— Нет, — покачал головой Николо.
— Какие-то отрывки я до сих пор помню. Могу процитировать: «Мы намерены воспеть любовь к опасности. Мужество, отвага и бунт — элементы нашей поэзии… Мы за агрессивное движение, лихорадящую бессонницу, смертельные прыжки и удары кулака… Наша хвала человеку у руля… Теперь красота может быть только в борьбе. Ни одно произведение, лишенное агрессивности, не может быть шедевром, и, таким образом, мы прославляем войну». Лихорадящая бессонница? Смертельные прыжки? Может показаться смешным, если отбросить их влияние на страну. Когда люди пишут на городских стенах ожесточенную дикость, город тоже становится ожесточенным и диким. Ты, вероятно, незнаком с одами Фольгоре[6] углю и электричеству, да тебе это и ни к чему. Можно представить, что кто-то способен написать пристойную оду углю или электричеству, но эти лишены даже тени юмора, какие-то маниакальные, ужасающие примеры поэзии, правда, они хорошо согласуются с соцреализмом другой стороны политического спектра.

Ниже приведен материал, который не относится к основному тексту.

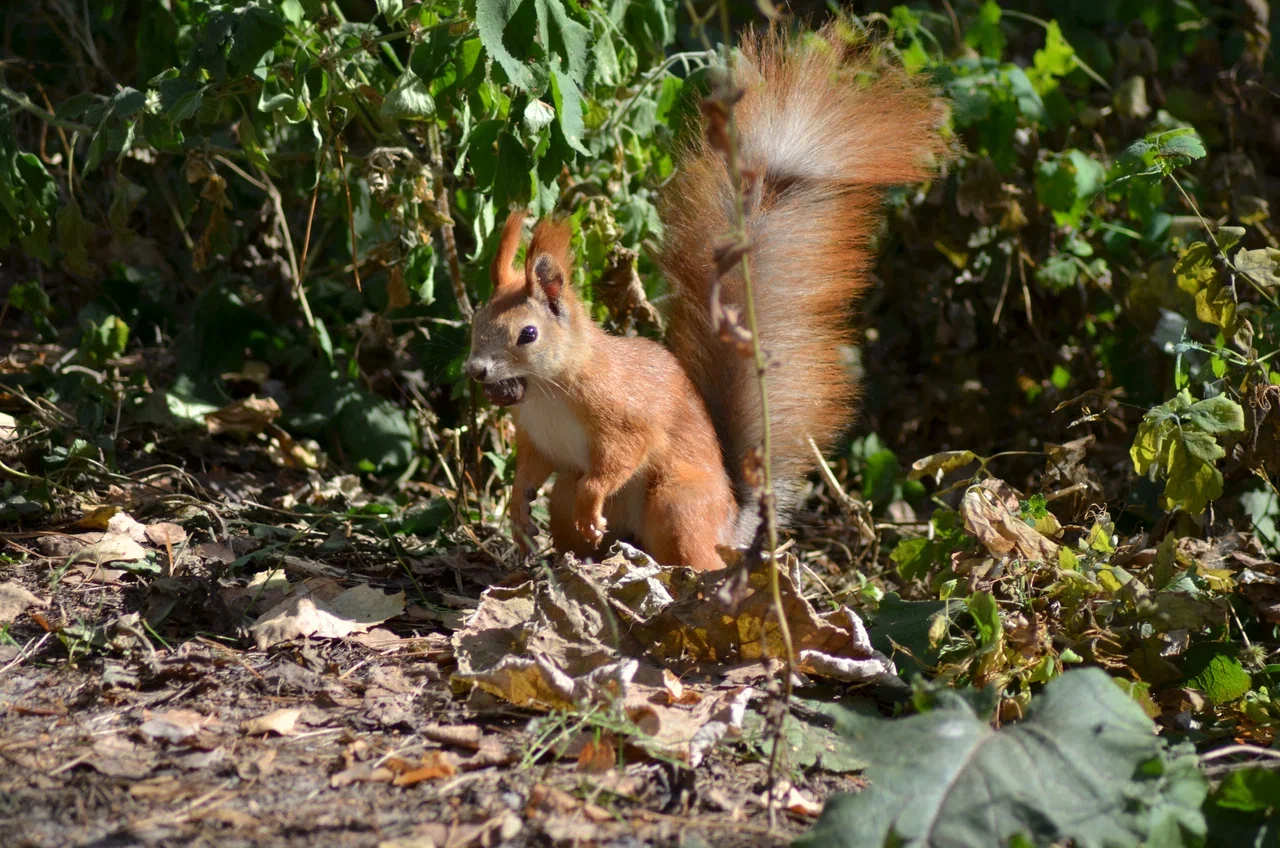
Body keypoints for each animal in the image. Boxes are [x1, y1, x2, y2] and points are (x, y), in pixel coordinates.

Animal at [465, 28, 947, 571]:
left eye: (528, 333)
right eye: (475, 323)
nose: (476, 371)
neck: (547, 387)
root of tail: (730, 521)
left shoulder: (623, 416)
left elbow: (619, 459)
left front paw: (591, 502)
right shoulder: (537, 438)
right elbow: (529, 469)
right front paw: (516, 513)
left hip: (678, 502)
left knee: (692, 552)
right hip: (568, 499)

Тут Николо вытянулся во весь рост, покраснел и с видом полицейского агента в мелодраме, открывающегося группе диверсантов, объявил:
— Я коммунист.
Он вроде бы и гордился этим, но одновременно и чувствовал себя униженным.
Алессандро прошел еще несколько шагов, гадая, почему же его прервали, и посмотрел на юношу с мягко насмешливым выражением, таким же, как и после заявления Никколо о желании принять участие в проигранных сражениях, как будто оно могло принести победу Италии.

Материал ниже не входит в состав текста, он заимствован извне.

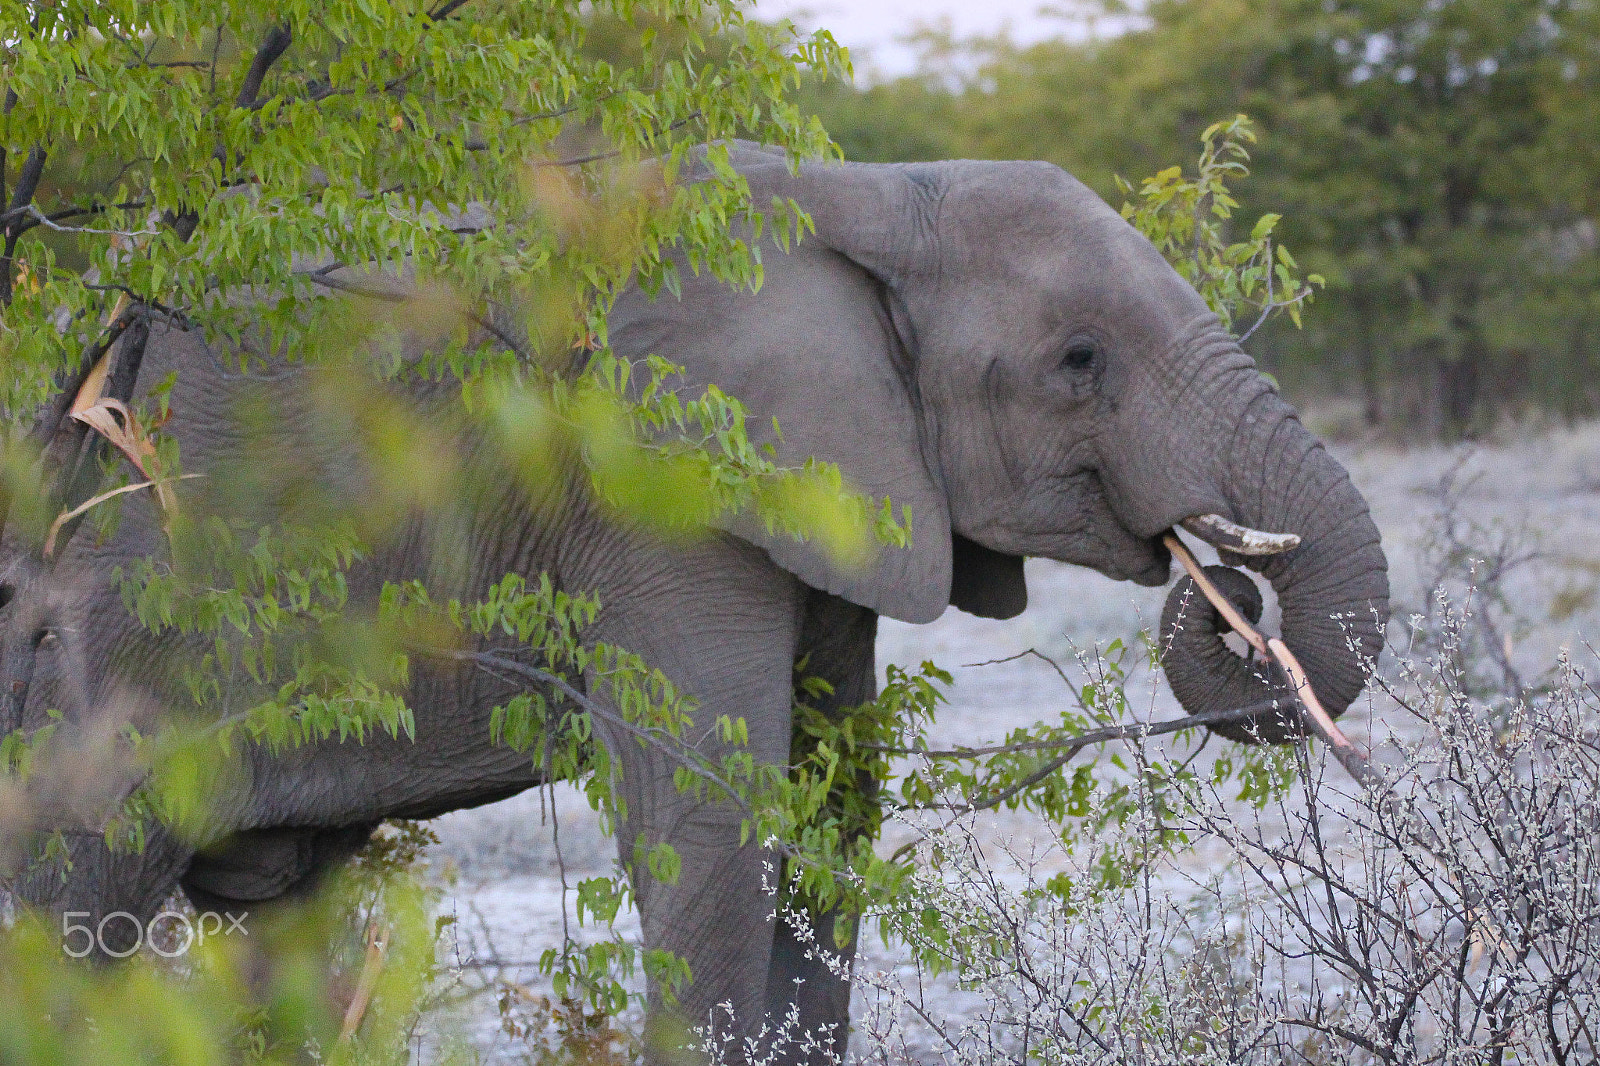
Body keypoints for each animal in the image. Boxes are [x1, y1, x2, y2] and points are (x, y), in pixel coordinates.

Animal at [0, 142, 1389, 1061]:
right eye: (1078, 360)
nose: (1224, 582)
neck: (871, 192)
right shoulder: (651, 488)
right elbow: (718, 808)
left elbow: (831, 795)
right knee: (77, 908)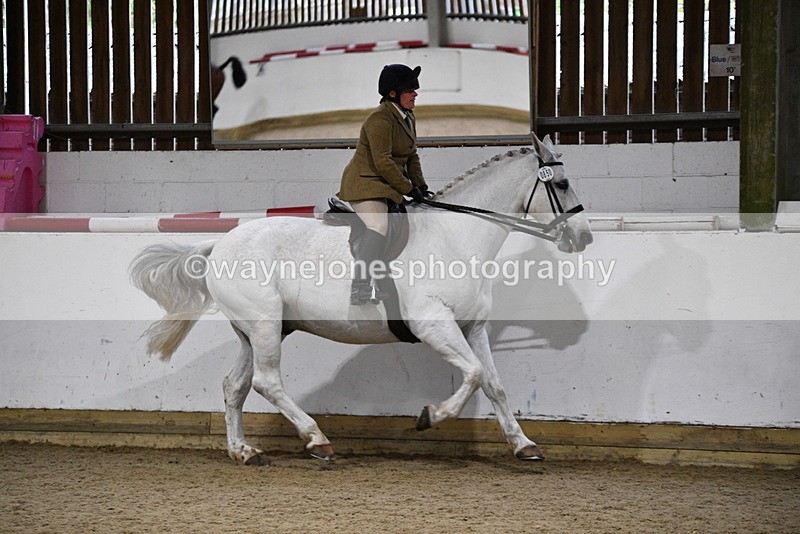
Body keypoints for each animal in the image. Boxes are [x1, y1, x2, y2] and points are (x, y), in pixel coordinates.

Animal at [129, 134, 593, 465]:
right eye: (563, 183)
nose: (584, 237)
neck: (456, 237)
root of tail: (221, 244)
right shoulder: (432, 324)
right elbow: (475, 374)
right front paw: (431, 416)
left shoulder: (472, 327)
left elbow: (494, 384)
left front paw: (523, 444)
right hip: (264, 324)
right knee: (266, 381)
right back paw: (317, 440)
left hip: (256, 330)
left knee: (235, 385)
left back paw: (243, 451)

— Господи, ты хочешь сказать что-то еще, или я могу продолжать?
— Нет, но сказанное вами… это некрасиво. Пожалуйста, помните о том, что я социалист.
— Я думал, ты коммунист.
— Разве есть разница?
— Ты член партии?
— Да нет.
— Молодежной организации?
— Играю в футбольной команде завода.
— Тогда почему ты утверждаешь, что ты социалист… или коммунист?

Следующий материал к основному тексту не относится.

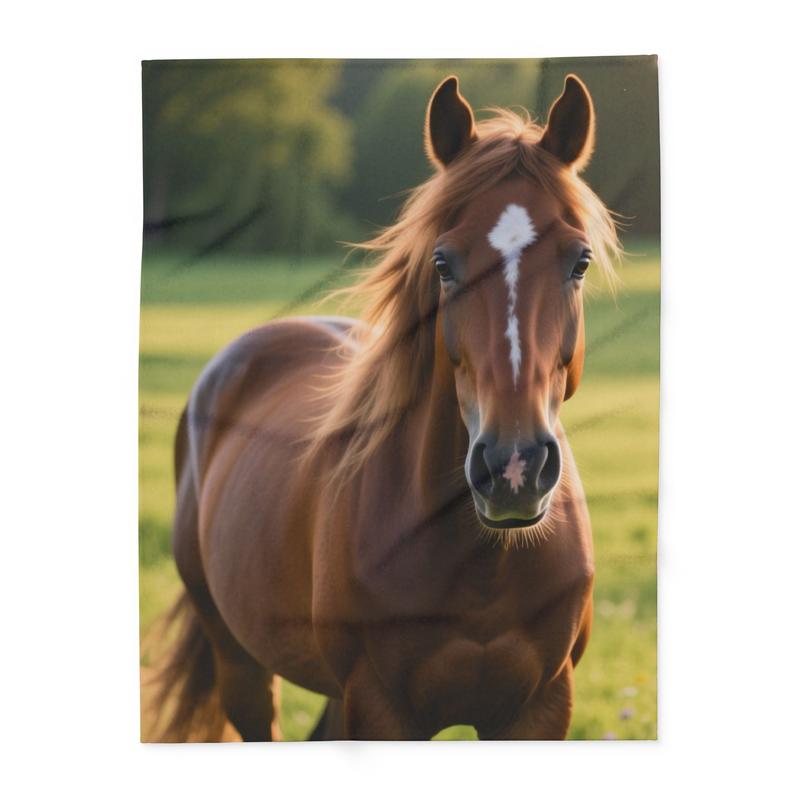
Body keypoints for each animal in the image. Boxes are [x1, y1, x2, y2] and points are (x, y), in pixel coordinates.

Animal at [151, 73, 620, 741]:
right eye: (443, 263)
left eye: (579, 261)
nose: (514, 467)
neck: (481, 566)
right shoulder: (379, 707)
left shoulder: (542, 708)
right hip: (241, 662)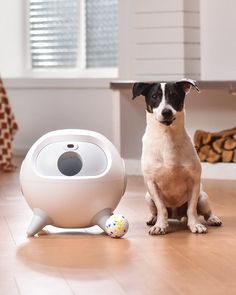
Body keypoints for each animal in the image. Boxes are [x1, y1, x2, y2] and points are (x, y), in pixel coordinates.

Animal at [132, 78, 222, 236]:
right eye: (154, 96)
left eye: (174, 95)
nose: (166, 112)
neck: (167, 137)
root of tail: (176, 215)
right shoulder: (152, 184)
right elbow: (161, 208)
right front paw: (160, 225)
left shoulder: (194, 182)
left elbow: (191, 209)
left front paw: (195, 225)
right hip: (148, 197)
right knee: (157, 211)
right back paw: (153, 219)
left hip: (203, 198)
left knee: (205, 212)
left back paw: (212, 219)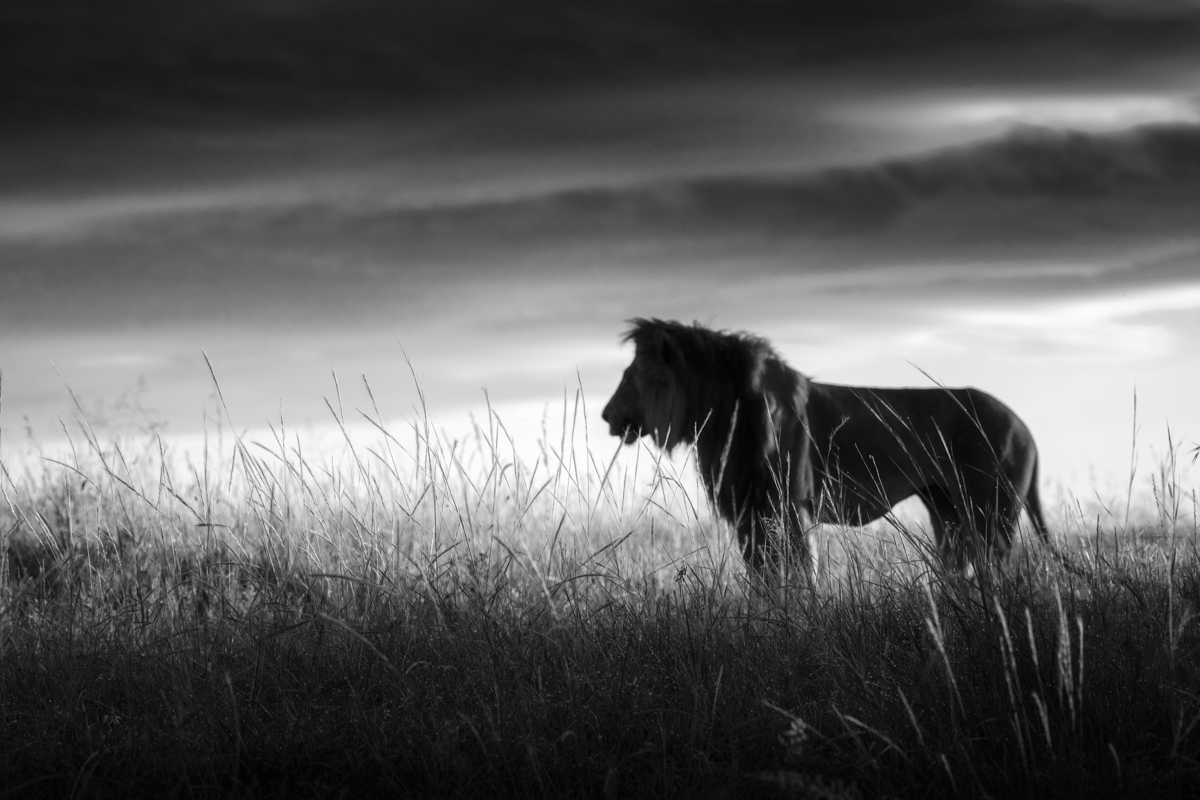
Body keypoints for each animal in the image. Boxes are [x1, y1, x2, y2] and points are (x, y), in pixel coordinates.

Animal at [601, 318, 1050, 578]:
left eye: (634, 373)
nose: (606, 415)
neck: (724, 410)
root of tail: (1026, 428)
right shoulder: (751, 511)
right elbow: (763, 577)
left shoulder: (791, 503)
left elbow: (801, 574)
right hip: (948, 511)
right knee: (960, 568)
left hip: (991, 512)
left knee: (999, 570)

— Не знаю. Просто я так считаю.
— Так ты голосовал?
— Я еще слишком молод.
— Как ты будешь голосовать?
— Встану в очередь, мне дадут лист бумаги. Потом я отнесу его в такое место, где смогу…
— Я не про это. За кого ты будешь голосовать, за какую партию?
— Откуда я знаю?
— Тогда откуда ты знаешь, кто ты по политическим убеждениям?
— Я же сказал. Просто знаю.
— И что с того? — возмущенно спросил старик, внезапно рассердившись, что его прервали.
— А вы коммунист? — спросил Николо, предположив, непонятно по какой причине, что Алессандро скорее не коммунист, а христианский демократ.
— Нет.
— А кто?
— Какая разница? Изменится для тебя что-то от того, кто я? Нет. Так что позволь мне продолжить. Были и другие. Они плодились как кролики. Папини[7], этот сукин сын, хотел предать огню все библиотеки и музеи. Он утверждал, что дебилы — самые глубокие философы, и к этому выводу его могло привести только самовосхваление. Добавь к этому кампанию Маринетти против спагетти, желание ди Феличе научить каждого ребенка убивать животных и всякие оды и симфонии углю, сверлильным станкам, кинжалам и ювелирным булавкам, и ты получишь школу. А в сочетании с Д’Аннунцио[8] — движение.
6
Лучано Фольгоре (Luciano Folgore, настоящее имя Омеро Векки (Omero Vecchi), 1888–1966) — итальянский поэт-футурист, драматург.
7
Папини, Джованни (Papini, Giovanni, 1881–1956) — итальянский журналист, эссеист, литературный критик, поэт и писатель.
8
Д’Аннунцио, Габриэле (D'Annunzio, Gabriele, настоящая фамилия Рапаньетта, 1863–1938) — итальянский писатель, поэт, драматург и политический деятель.